- _Dataset content_:

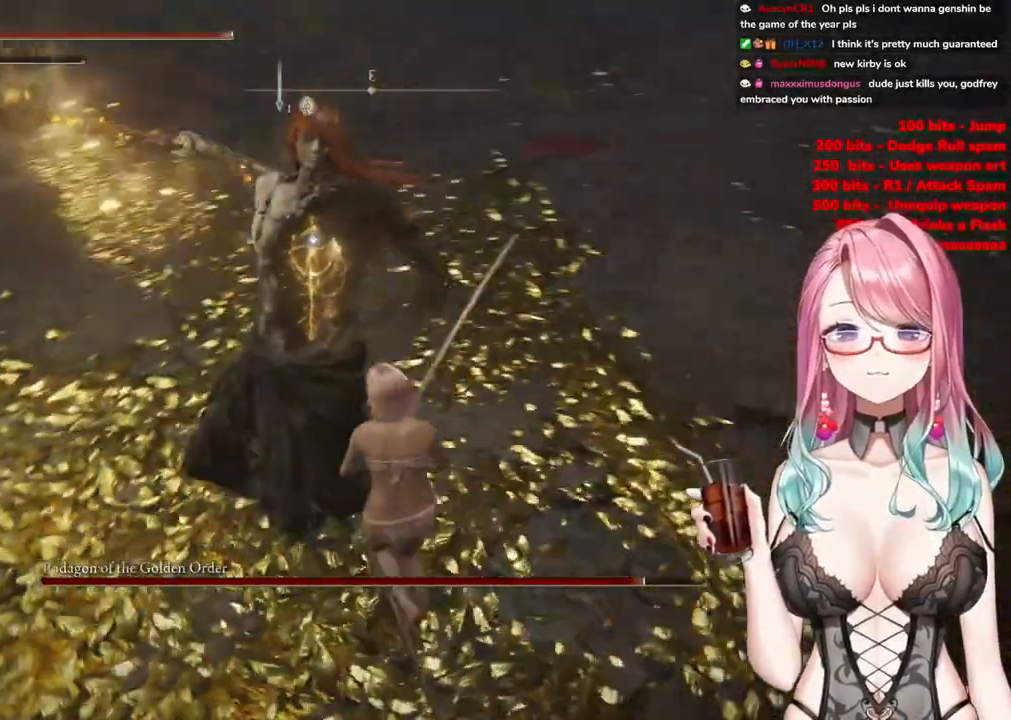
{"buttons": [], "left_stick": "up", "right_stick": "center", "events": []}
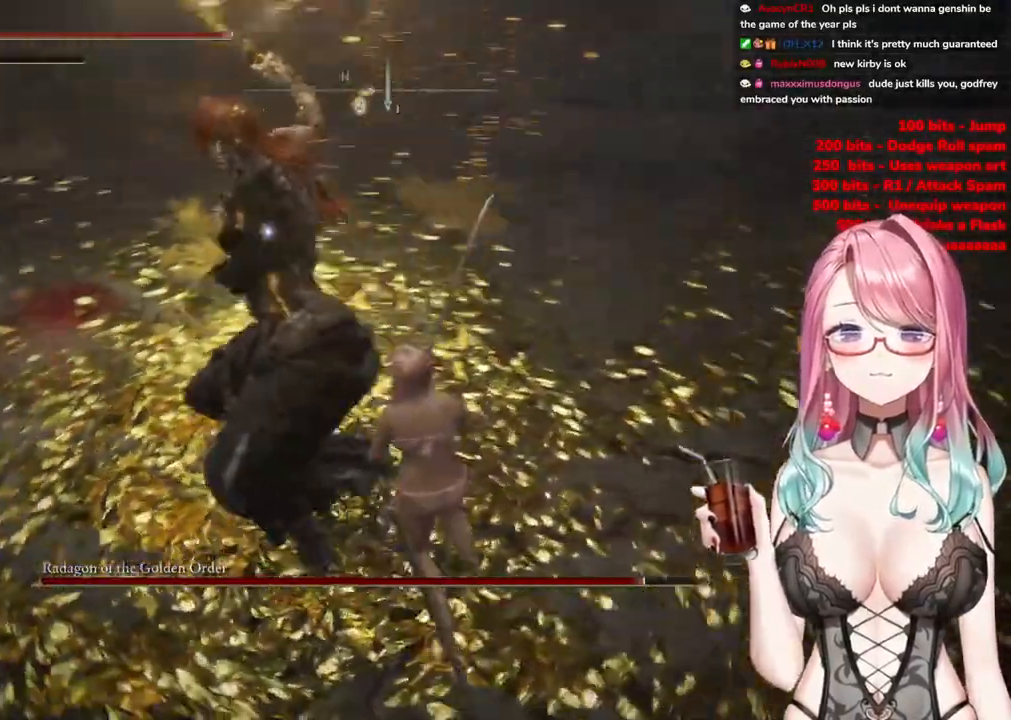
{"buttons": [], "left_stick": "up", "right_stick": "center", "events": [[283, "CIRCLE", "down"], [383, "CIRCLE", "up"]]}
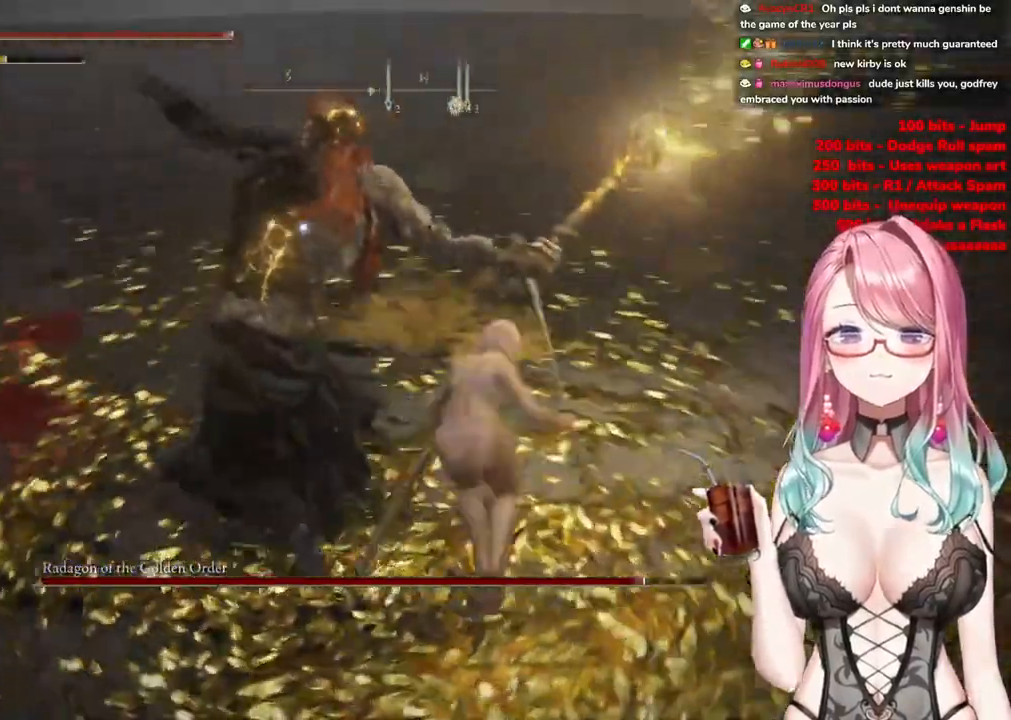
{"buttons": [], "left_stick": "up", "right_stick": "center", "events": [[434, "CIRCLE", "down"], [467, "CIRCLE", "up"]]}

- _Instructions for the task_: Output the data above in full. Skip every picture.

- _Output for this task_:
{"buttons": [], "left_stick": "up", "right_stick": "center", "events": []}
{"buttons": [], "left_stick": "up", "right_stick": "center", "events": [[283, "CIRCLE", "down"], [383, "CIRCLE", "up"]]}
{"buttons": [], "left_stick": "up", "right_stick": "center", "events": [[434, "CIRCLE", "down"], [467, "CIRCLE", "up"]]}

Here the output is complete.